→ **Extracted text**:
The position covariance block $\boldsymbol{\Sigma}_{\hat{\mathbf{p}}_t} \in \mathbb{R}^{3\times 3}$ is the key input to the integrity monitoring module.

6. ARAIM-Based Integrity Monitoring Framework

We adopt an integrity monitoring framework grounded in the Advanced Receiver Autonomous Integrity Monitoring (ARAIM) methodology developed for multi-constellation GNSS aviation applications [3, 8]. The ARAIM framework provides a rigorous, probabilistically certified approach to bounding position errors in the presence of potential measurement faults. We extend this framework from the standard weighted least-squares (WLS) context to the tightly-coupled factor graph optimization (FGO) setting and further incorporate geometric landmark observations.

6.1 Integrity Risk Definitions and Requirements

Navigation integrity is defined through the following probabilistic quantities [3, 11]:

Hazardous Misleading Information (HMI): An HMI event occurs when the true position error exceeds the alert limit without a timely alert being issued. The probability of HMI must satisfy: $$P_{\text{HMI}} = \Pr\left(\|\mathbf{p}_t - \hat{\mathbf{p}}_t\|_q > \text{AL}_q \ \cap \ \text{no alert issued}\right) \leq P_{\text{HMI,req}}$$ where $\|\cdot\|_q$ denotes the position error projected onto direction $q$ (horizontal or vertical), and $P_{\text{HMI,req}}$ is the required integrity risk (typically $10^{-7}$ per epoch for aviation, adapted here for UAV operations).
Protection Level (PL): A real-time, overbounding statistic computed by the navigation system such that: $$\Pr\left(\|\mathbf{p}_t - \hat{\mathbf{p}}_t\|_q > \text{PL}_q\right) \leq P_{\text{HMI,req}}$$ The system is declared available (safe) when $\text{PL}_q < \text{AL}_q$.
Continuity Risk: The probability of false alert: $$P_{\text{FA}} = \Pr\left(\text{alert issued} \ | \ \text{no fault present}\right) \leq P_{\text{FA,req}}$$

6.2 ARAIM Threat Model and Fault Hypothesis

The ARAIM threat model considers a discrete set of fault hypotheses $\mathcal{H} = \{H_0, H_1, \ldots, H_{N_f}\}$:

Hypothesis	Description	Prior Probability
$H_0$	Fault-free: all measurements nominal	$P_0 = 1 - \sum_{i} P_{sat,i} - \sum_{c} P_{const,c}$
$H_i\ (i=1,\ldots,N)$	Single satellite fault: satellite $i$ has an undetected bias	$P_{sat,i}$ (from ISM, typ. $10^{-5}$ per satellite)

Entries drawn from a collection:
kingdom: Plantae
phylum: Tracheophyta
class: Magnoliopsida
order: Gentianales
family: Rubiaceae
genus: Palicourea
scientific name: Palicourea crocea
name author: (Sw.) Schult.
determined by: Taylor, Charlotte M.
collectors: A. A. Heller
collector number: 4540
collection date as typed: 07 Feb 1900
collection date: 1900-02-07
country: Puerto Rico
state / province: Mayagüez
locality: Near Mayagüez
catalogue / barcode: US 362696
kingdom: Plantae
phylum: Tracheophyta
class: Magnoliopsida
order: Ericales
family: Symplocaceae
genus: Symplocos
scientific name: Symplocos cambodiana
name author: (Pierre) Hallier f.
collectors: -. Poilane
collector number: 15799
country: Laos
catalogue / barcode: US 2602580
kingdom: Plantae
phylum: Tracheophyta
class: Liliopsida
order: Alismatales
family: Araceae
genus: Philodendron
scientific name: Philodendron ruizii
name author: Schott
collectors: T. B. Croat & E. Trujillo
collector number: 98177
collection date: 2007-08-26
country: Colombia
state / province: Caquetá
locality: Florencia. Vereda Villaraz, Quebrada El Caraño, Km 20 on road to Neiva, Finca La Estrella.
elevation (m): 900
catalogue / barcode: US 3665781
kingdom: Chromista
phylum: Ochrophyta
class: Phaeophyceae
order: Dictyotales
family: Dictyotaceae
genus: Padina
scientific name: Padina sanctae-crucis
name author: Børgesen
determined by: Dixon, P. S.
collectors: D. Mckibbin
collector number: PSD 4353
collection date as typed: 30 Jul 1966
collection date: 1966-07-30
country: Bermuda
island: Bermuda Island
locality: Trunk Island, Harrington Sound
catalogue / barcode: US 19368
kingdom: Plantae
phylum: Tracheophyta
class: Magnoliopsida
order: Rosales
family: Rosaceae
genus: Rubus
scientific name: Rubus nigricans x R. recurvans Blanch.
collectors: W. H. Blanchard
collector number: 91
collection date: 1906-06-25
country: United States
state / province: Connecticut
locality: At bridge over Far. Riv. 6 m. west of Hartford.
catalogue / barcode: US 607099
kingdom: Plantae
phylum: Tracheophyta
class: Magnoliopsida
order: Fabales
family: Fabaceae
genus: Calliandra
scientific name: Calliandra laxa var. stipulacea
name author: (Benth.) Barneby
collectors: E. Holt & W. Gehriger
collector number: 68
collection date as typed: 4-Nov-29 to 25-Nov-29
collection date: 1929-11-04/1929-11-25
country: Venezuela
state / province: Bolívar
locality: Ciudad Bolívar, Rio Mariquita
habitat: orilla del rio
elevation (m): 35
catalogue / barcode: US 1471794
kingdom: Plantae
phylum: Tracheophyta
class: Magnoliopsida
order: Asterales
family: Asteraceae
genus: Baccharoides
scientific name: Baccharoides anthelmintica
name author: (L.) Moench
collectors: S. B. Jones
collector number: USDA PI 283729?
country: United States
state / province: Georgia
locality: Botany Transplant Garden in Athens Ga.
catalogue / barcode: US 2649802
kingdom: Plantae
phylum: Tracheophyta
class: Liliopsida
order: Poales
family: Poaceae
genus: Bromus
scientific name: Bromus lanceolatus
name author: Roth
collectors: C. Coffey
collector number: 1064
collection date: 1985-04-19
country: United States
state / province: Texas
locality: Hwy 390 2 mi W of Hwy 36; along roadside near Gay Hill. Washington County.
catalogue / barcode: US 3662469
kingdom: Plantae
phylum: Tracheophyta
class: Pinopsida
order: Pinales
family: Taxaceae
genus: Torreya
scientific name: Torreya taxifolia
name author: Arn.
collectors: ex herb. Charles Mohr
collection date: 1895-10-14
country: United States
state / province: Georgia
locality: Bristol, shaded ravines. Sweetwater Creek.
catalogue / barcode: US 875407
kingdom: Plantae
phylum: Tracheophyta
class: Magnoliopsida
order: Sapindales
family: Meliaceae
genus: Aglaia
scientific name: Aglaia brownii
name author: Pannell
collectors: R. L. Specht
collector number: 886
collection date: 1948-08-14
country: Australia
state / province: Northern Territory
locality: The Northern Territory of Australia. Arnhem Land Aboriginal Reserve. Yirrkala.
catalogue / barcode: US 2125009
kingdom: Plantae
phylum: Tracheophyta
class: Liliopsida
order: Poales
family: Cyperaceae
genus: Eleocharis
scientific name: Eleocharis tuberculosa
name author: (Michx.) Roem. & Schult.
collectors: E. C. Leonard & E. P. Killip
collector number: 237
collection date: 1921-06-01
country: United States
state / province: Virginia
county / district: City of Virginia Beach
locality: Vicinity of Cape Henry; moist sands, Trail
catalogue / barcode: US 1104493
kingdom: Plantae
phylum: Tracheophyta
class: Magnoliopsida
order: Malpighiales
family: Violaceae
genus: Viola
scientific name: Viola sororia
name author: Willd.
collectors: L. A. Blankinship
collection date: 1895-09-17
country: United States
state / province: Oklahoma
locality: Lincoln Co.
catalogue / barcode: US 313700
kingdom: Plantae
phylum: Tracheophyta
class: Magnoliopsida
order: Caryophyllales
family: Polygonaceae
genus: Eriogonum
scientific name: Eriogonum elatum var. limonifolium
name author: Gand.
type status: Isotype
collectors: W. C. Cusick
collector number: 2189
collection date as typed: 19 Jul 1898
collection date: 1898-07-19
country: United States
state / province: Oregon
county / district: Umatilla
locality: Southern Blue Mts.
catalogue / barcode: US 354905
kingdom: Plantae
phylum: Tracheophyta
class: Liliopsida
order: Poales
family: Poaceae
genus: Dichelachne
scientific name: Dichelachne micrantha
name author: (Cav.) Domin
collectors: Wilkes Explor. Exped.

→ **Complete the following**:
A: Answer these questions from the integrity monitoring text, one line each:
(i) What required integrity risk per epoch does it give as typical for aviation?
(ii) Under what condition is the system declared available?
(iii) What typical prior probability does it give for a single satellite fault, and from what is that value taken?
B: Write the next part of the integrity monitoring text, picking up after its final line.
The items come from a separate source.

→ **Answer set**:
A:
(i) $10^{-7}$ per epoch.
(ii) When $\text{PL}_q < \text{AL}_q$.
(iii) $10^{-5}$ per satellite, taken from the ISM.

B:
$H_c\ (c=1,\ldots,C)$	Constellation-wide fault: all satellites from constellation $c$ biased	$P_{const,c}$ (from ISM, typ. $10^{-4}$ per constellation)
$H_k^{\text{trunk}}\ (k=1,\ldots,K)$	Trunk landmark fault: tree $k$ misassociated or incorrectly parameterized	$P_{trunk,k}$ (environment-dependent)

Here ISM denotes the Integrity Support Message providing the a priori fault probabilities $P_{sat,i}$ and $P_{const,c}$ as broadcast parameters. For tree trunk observations, we define analogous prior fault probabilities $P_{trunk,k}$ based on detection confidence from the LiDAR segmentation pipeline.

The total number of fault hypotheses is:

$$N_f = N + C + K$$

where $N$ is the number of satellites, $C$ is the number of constellations, and $K$ is the number of observed tree trunks.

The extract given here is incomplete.